次に、この組香の香種は7種、全体香数は14包、本香数は7包となっています。構造的には至って簡単で、「峯」「麓」「里」「初時雨」「村時雨」「初雪」「深雪」を2包ずつ作り、そのうち1包ずつを下記の方式に基づいて試香として焚き出します。すると手元には7種の香が1包ずつ残りますので、これを打ち交ぜて焚き出します。
ここで、出典には「時雨方、雪方とわかれて聞くなり」とあり、この組香は連衆があらかじめ二手に分かれ、そのグループの総合得点で勝負の優劣を決める「一蓮托生対戦型ゲーム」となっていることがわかります。そのため、連衆は席入りの前に衆議や抽選等によってグループ決めをして、本座に着座します。
続いて、出典には「時雨方に初雪、深雪の試みなし」「雪方に初時雨、村時雨の試みなし」とあり、双方で聞くことのできる試香の種類が異なることとされています。これが、この組香の第一の特徴となっています。つまり、「時雨方」は「峯」「麓」「里」「初時雨」「村時雨」の5種を「雪方」は「峯」「麓」「里」「初雪」「深雪」の5種を聞き、お互いに試香で聞くことができなかった2種ずつの要素は、それぞれ の「客香」として取り扱うこととなっています。

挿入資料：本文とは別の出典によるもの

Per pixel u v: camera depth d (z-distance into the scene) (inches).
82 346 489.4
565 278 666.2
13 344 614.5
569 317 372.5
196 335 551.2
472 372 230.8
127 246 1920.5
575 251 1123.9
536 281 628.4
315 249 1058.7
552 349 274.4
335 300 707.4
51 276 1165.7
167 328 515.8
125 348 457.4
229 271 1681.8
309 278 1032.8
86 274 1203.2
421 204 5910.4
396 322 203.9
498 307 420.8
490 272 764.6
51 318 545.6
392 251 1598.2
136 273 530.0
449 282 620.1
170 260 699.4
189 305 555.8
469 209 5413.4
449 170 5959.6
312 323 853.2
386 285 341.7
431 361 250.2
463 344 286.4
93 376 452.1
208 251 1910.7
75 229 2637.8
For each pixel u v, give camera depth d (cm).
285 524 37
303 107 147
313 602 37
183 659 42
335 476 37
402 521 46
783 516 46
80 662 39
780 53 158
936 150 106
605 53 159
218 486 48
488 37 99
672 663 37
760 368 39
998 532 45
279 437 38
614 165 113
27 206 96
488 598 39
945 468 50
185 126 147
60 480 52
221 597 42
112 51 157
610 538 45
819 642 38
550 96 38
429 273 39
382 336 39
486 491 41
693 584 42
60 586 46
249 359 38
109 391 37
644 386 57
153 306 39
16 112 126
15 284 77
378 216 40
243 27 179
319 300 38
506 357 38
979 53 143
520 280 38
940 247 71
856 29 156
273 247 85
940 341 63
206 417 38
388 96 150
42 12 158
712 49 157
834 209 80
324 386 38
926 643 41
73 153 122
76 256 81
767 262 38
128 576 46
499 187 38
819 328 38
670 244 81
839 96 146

さて、本香は7種7包となっており、各要素が打ち交ぜられて1包ずつ焚き出されることとなります。この組香は、「札打ち」で行いますので、香元は香炉に添えて札筒や折居を廻します。連衆はこれを聞き、試香と聞き合わせて 、これと思う札を1枚投票します。回答方法に香札を使用することは、出典の最後に「札打やう」として十種香札を流用するかたちでこのように列挙してあることから推測できます。
峯 一の札 麓 二の札 里 三の札
時雨方にて
初時雨 花一の札 村時雨 花二の札 雪二種とも 客の札
雪方にて
初雪 花一の札 深雪 花二の札 時雨二種とも 客の札
これをわかりやすく表に示すと次の通りとなります。
区分 | 要素名 | 札裏の紋 |
共通 | 峯 | 一 |
麓 | 二 | |
里 | 三 | |
時雨方 | 初時雨 | 一(花) |
村時雨 | 二(花) | |
初雪・深雪 | 客 | |
雪方 | 初雪 | 一(花) |
深雪 | 二(花) | |
初時雨・村時雨 | 客 |
※ (花)とは、十種香札で番号に桜の花が付記されている札
ここで、察しのよろしい方は、「時雨方に初雪、深雪の試み無し、雪方に初時雨、村時雨の試み無しでは、双方とも客香が2種同数出るので区別がつかないのでは?」と心配なさっていたかと思います。これについては、上記の香札の打ち方と香記の記載例から「2種の客香はそれぞれを区別せず単に『客』として扱う」ことが見て取れます。そのため、「時雨方」は「初雪」「深雪」の区別なく「客」の札を投票し、「雪方」も同様に「初時雨」「村時雨」を「客」と打てば良いことになります。
香炉と札筒等が返って参りましたら、盤者(いない場合は執筆)が香札を取り出して札盤の上に伏せて仮置きします。(札盤の無い場合は、札筒から番号のついた折居に移し、手前座の右に並べて置きます。)香札が返った時点で 、その都度香記を書いてしまう方法もあるのですが、後半の答えが連衆に推察されることを避けるためにも「後開き(のちびらき)」とした方がよろしいかと思います。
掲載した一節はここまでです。